Si potrebbe iniziare la recensione de La città proibita così: è una figata pazzesca. E chiuderla con: andate in sala a vederlo. Forse basterebbe. Ma in una settima arte nazionale che si mostra opaca e mai realmente sovversiva, dove le uniche vere scoperte arrivano da un cinema emergente (qui la nostra rubrica), capaci quantomeno di farci immaginare un futuro tra le proprie immagini, Gabriele Mainetti è invece una delle poche certezze che abbiamo, e per questo, il film clamoroso che ha fatto va spiegato. Lo chiamavano Jeeg Robot, Freaks Out, La città probita. Come quando la sabbia, ancora umida e bagnata dall’acqua che si scalda sotto i primi raggi di sole dopo una notte buia, ci accarezza la pelle. Questo è ciò che abbiamo provato ancora una volta, seduti su una poltrona di un qualsiasi multisala a Roma, dopo meno di mezz’ora dall’inizio del terzo film del regista. Tutto si contorce, tutto ci piace, tutto il cinema si accende. La città proibita è una storia di conferme e di tradimenti, di stereotipi ribaltati e di una Roma che non è più quella che ci raccontano da decenni e ha rotto le scatole. Qui la Capitale è vista da un ragazzo e convive con le sue diversità mica tanto facili da gestire e la libertà, gli acciacchi e i turisti rompiballe.

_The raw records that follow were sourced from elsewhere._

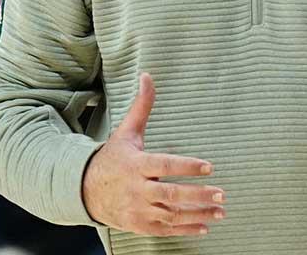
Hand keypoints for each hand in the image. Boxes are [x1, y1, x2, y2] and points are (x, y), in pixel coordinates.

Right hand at [83, 73, 225, 235]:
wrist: (85, 191)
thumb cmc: (112, 158)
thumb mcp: (126, 132)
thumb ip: (142, 106)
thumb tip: (147, 75)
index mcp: (136, 164)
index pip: (164, 165)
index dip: (187, 167)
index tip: (209, 166)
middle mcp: (137, 189)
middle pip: (170, 194)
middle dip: (197, 195)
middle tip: (221, 194)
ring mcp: (137, 210)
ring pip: (171, 215)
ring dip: (198, 214)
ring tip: (220, 211)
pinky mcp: (139, 225)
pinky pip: (165, 230)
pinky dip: (185, 230)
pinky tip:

In La città proibita troviamo Marcello (Enrico Borello), che gestisce un ristorante storico all’Esquilino insieme a sua madre Lorena (Sabrina Ferilli), e Mei (Yaxi Liu), arrivata dalla Cina alla ricerca di sua sorella. La Roma di Mainetti è spaccata in due: da un lato domina Annibale (Marco Giallini), dall’altro Mr Wang (Chunyu Shanshan). E poi c’è l’amore. Perché La città proibita è anche una promessa tra due ragazzi che si trovano nel mezzo di una disgrazia e gridano vendetta mentre va tutto male. Anche quando tutto fa schifo, basta un attimo per ricordarsi cosa significa essere qui. Uscire di casa, salire su un motorino e guardarla, Roma. Percorrere strade dimenticate e poi, all’improvviso, ritrovarsi davanti al Colosseo o ai Fori—quei luoghi che Marcello, pur vivendo a Monti, quasi non ricordava più. Eppure, quando la morsa del male si stringe, c’è sempre Roma lì fuori che ci aspetta per lenirlo, questo maledetto dolore. Insomma, tra scazzottate e passi di kung fu, Marcello e Mei—lei, la Kill Bill dell'Esquilino, lui, lo chef curioso e sensibile—La città proibita è il film che dovete assolutamente vedere. E il cinema di Mainetti è quello che speriamo ci farà risorgere.